Rents for U.S. single-family homes jumped 10.2% in September from a year earlier, according to real estate information company CoreLogic. The firm excludes apartments from its single-family home rental data, though it includes condominium and townhome rentals.

CoreLogic expects rents to continue climbing through at least the end of this year, citing strong demand, low supply of homes for rent and a strengthening job market.

Recent quarterly earnings from the nation’s two largest publicly traded owners of single-family houses for rent underscore the favorable outlook.

It is possible that inflation may be driven higher in the coming months by factors unrelated to the pandemic, such as higher rents and steady wage increases.
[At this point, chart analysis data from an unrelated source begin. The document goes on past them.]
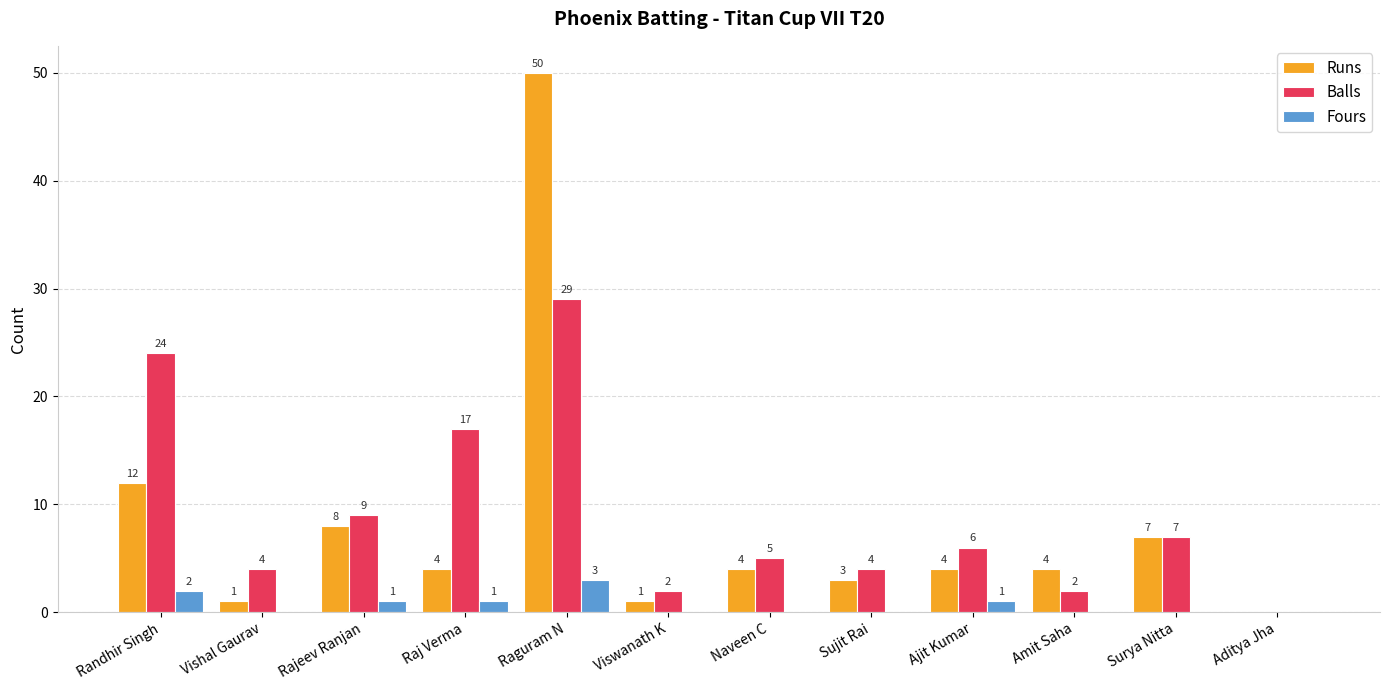

Is it true that Balls equals 16 at Randhir Singh?

False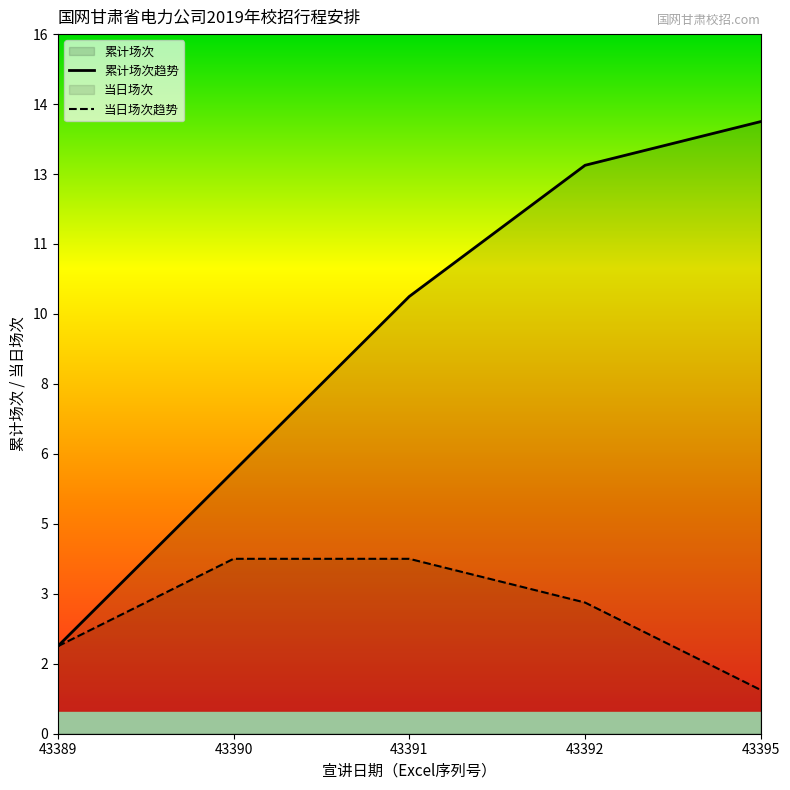

At which label does 当日场次趋势 reach its minimum?

43395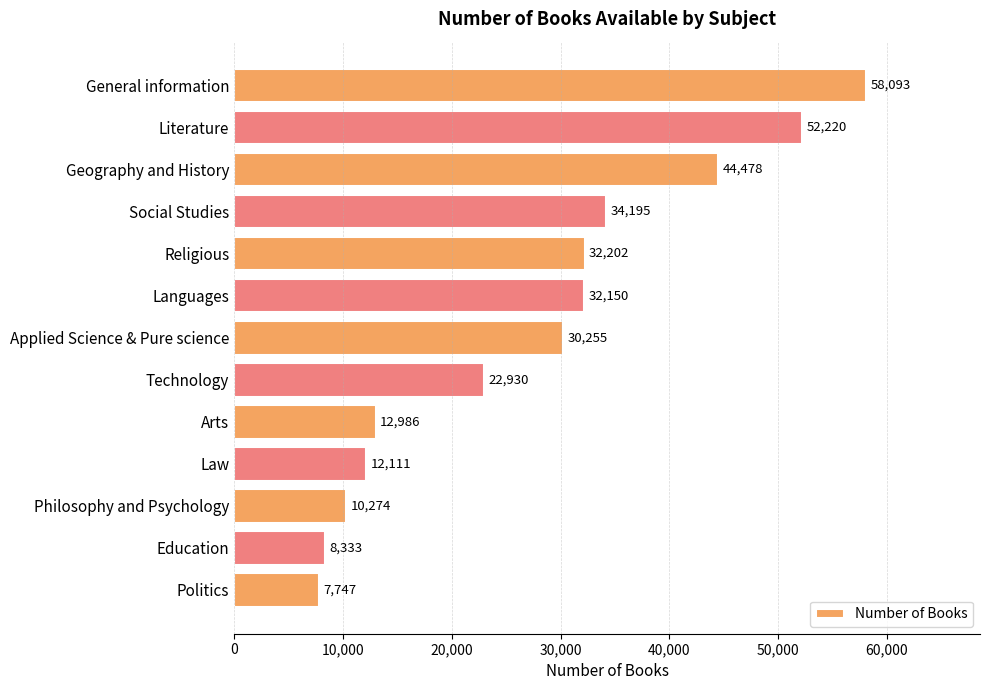

What is the value of the 12th bar from the top?

8333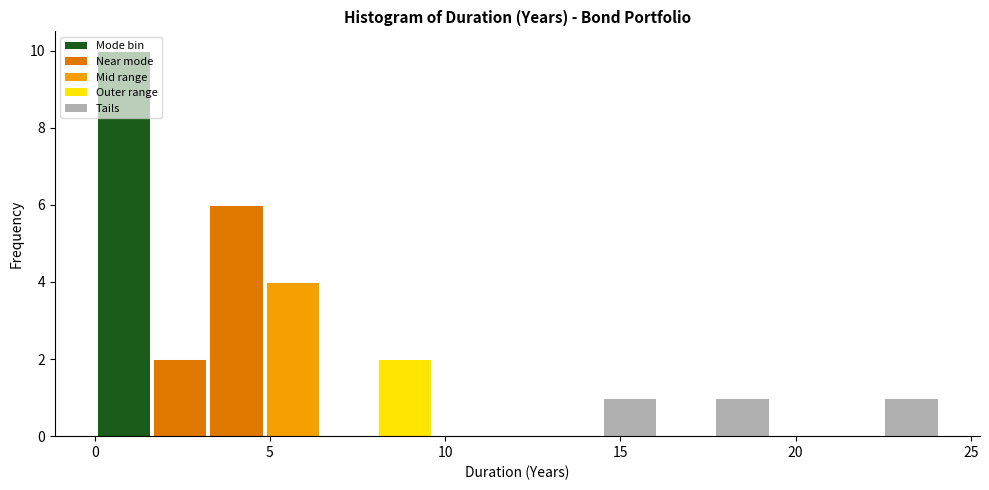

Read against the x-axis, roughly where is the centre of the tallest bar?

1.0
Businesses, in turn, may raise prices to offset the cost of higher pay.

More dovish economists counter that the main cause of inflation isn’t a general overheating of the economy, which is normally why the Fed tightens credit. This time, they say, the main factor has been a shift among consumers to spend heavily on goods like furniture, appliances and cars, as the pandemic has kept people at home longer and has limited spending on services such as flying, eating out and attending movies and concerts.